At one point I had to escort her to the rest room. Next to the restroom were a couple of water fountains and hung next to the fountain was an old page taken from a long ago outdoors magazine. Now, I ask you, do you think any business in the Northeastern United States would dare decorate a wall with this old ad...
I gave deep thought and consideration in means of removal. I mean I love it and know it'd look good on my shops wall. I at least have an idea now. I still have many old magazines with ads similar to this one, slap it in a frame, and well, you know.
Here's another blurry picture of Little Bit and the Kleanbore picture.
She said she doesn't like this picture but here it is none the less....sorry for her messy hair, we had high winds and Papa's not very good with a brush.
After lunch we had a hour or so to kill. Went and purchased our movie tickets, afterwards I asked her what we should do to pass the time. I wanted to take in the Gander Mountain (sporting goods) next door. She said, let's walk.
We did. So outside and across the parking lot we went, she scouted good penny picking ground along the way, found two. She held my hand and pulled me towards a lake next to and behind Gander Mountain. Here, we have lakes and ponds by the thousands.
She sang and skipped and stalked ducks. It was a nice cool day with just a bit of wind.
I was able to convince her to take Papa to Gander. She said I could only stay for ten minutes. She said, Papa, you have enough 'ammunitions.'
She has a point.
Above, taken this morning. If you've ever, and I know you haven't, wondered what color of eyes I have, take a good look at her. We had a great weekend.

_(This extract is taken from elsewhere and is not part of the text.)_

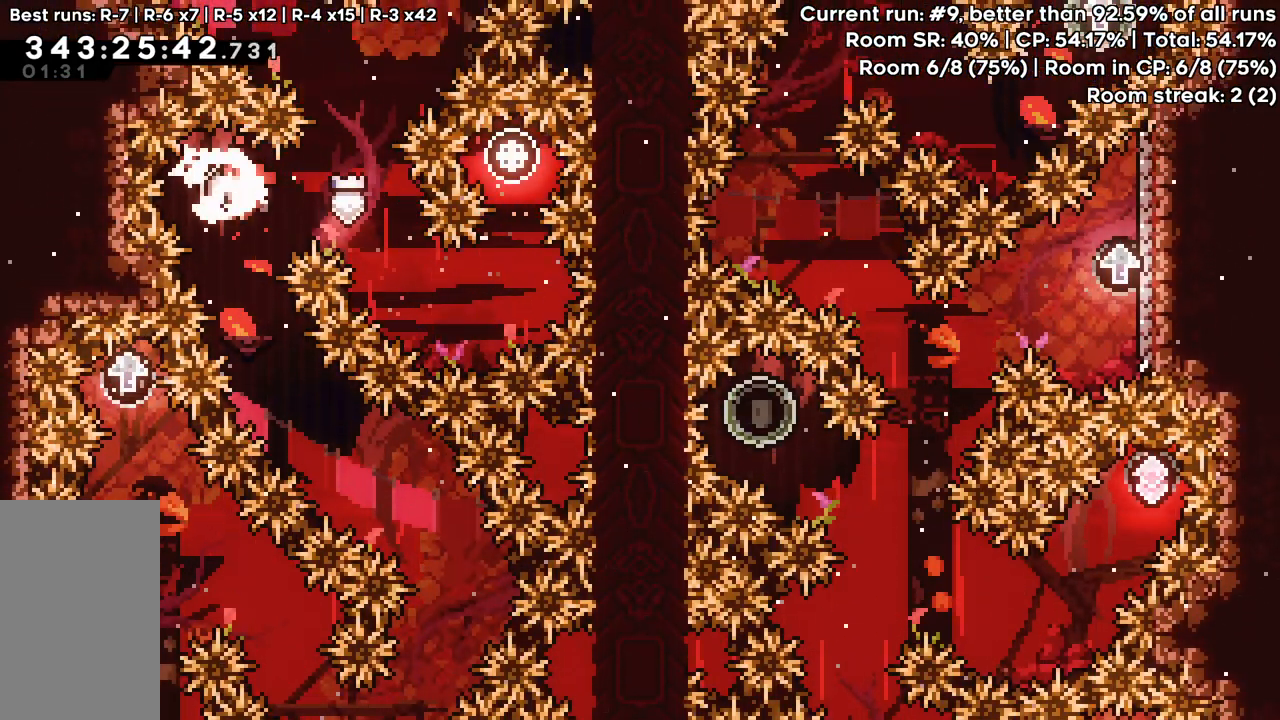
Gameplay with keyboard; each line is a JSON object with the keys held at the frame after it. "events" lists presses ("down") and releases ("up") of "dash", "demo", "down", "grab", "jump", "jump2", "left", "pause", "right" and "up" between this image and that frame as [ms after this image, input, new state], when the widget could be followed in between. No other keys are recorded. Mouse input is not recorded. Key names are as the overlay labels them; some are game actions (e.g. jump) rather than physical keys.
{"keys": ["right"], "events": [[133, "right", "down"]]}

Change of subject. My good friend, John, took a trip to North Georgia this weekend and came through for me on flint.
These are two beautiful examples of Georgia pink flint.

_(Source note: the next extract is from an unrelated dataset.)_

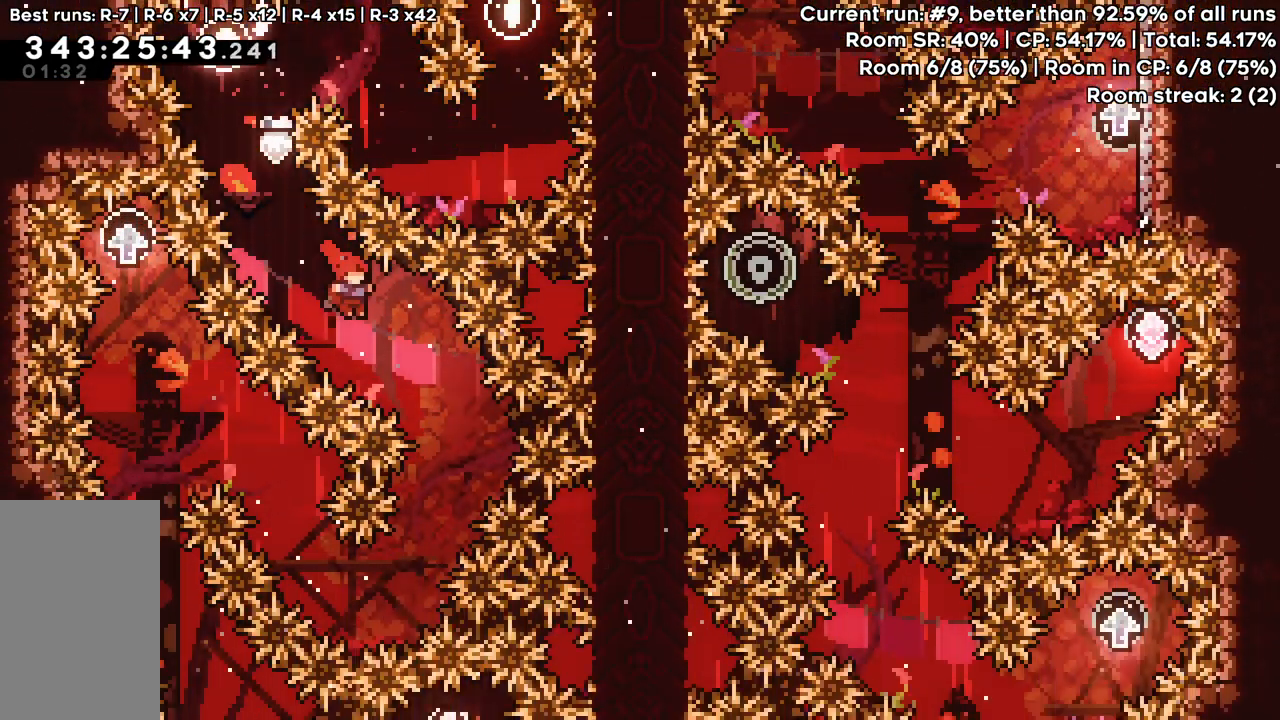
{"keys": ["left"]}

Each are about two inches long and should help me in the knuckle busting department.
Oh, forgot one minor detail while in the movie. It was quiet, I mean quiet in the theater prior to the start of the movie. I'd purchased Little Bit the smallest Coke on the menu...it was about half a gallon. That along with her chips and a bottle of water for me, another half gallon size (only size available, kid you not) came to $26.00. Tickets cost me $17.00, senior and child prices....do the math. Anyway, after we're seated she begins to suck down the Coke. I leaned over and said, in barely audible whisper, "Honey, don't drink so much or pretty soon you need to go 'peepee.' We were the only couple in our section of the room, way up top, where I like it. She jerks away from me, looks up with little tears in her eyes and moves away.
I asked, "What's wrong?"
She leans back towards me and said, "Oh, Papa." In a soft hurt whisper. "You've embarrassed me, now I want to go home." She begins to cry in earnest.

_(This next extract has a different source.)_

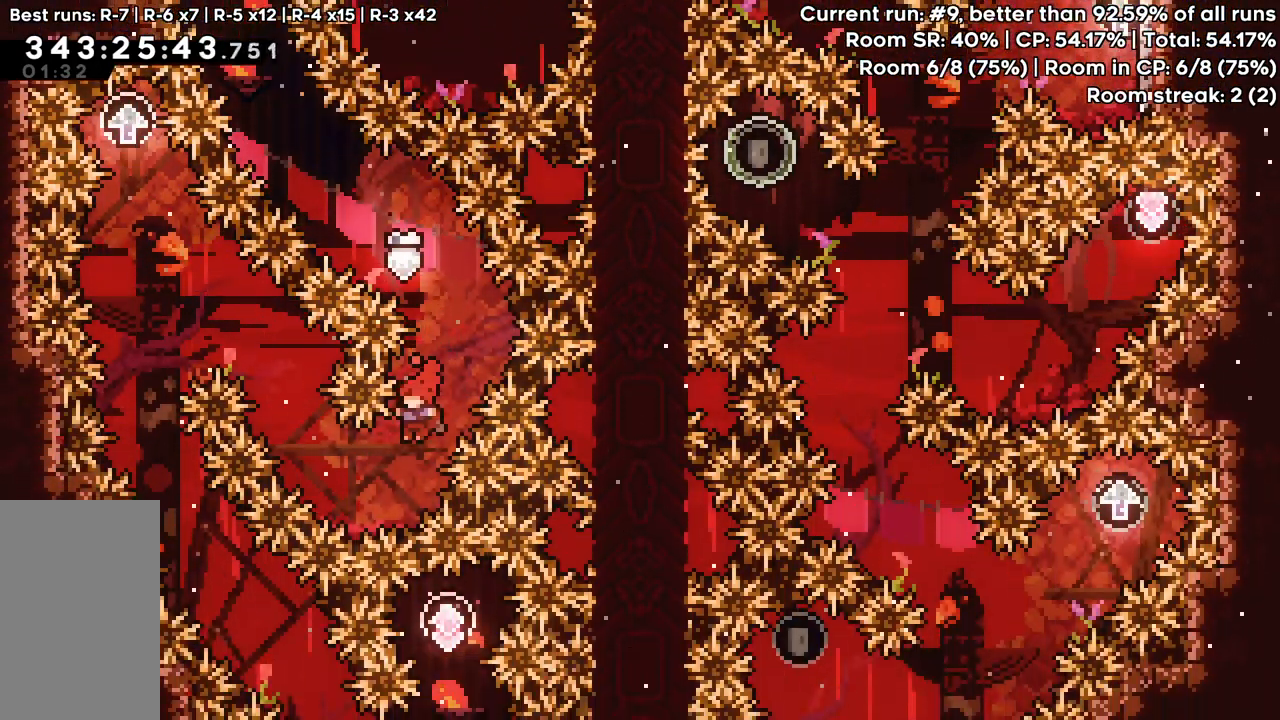
{"keys": ["jump", "left"], "events": [[167, "jump", "down"]]}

It took me a good ten minutes to calm her down and assure her our conversation had been private and not overheard. Took her into my arms and kissed and loved her and, thank God, she was back to normal in time for the movie.
Later, on the ride home she again addressed the issue of Papa's infraction.
I promised I'd never say, 'peepee' in public again. Here she is on the ride home. She'd taken my right arm wrapped her arms around it and placed it on the seat and used a truck blanket as a pillow. She passed out within minutes. Ever driven twenty five miles through city traffic with only your left hand...
Enough. I won't go into detail about Sweet Wife's return home and how she wrangled me into Christmas shopping yesterday....needless to say we punched a hole in our list. And, spent far more cash than we should have. Grandchildren you know.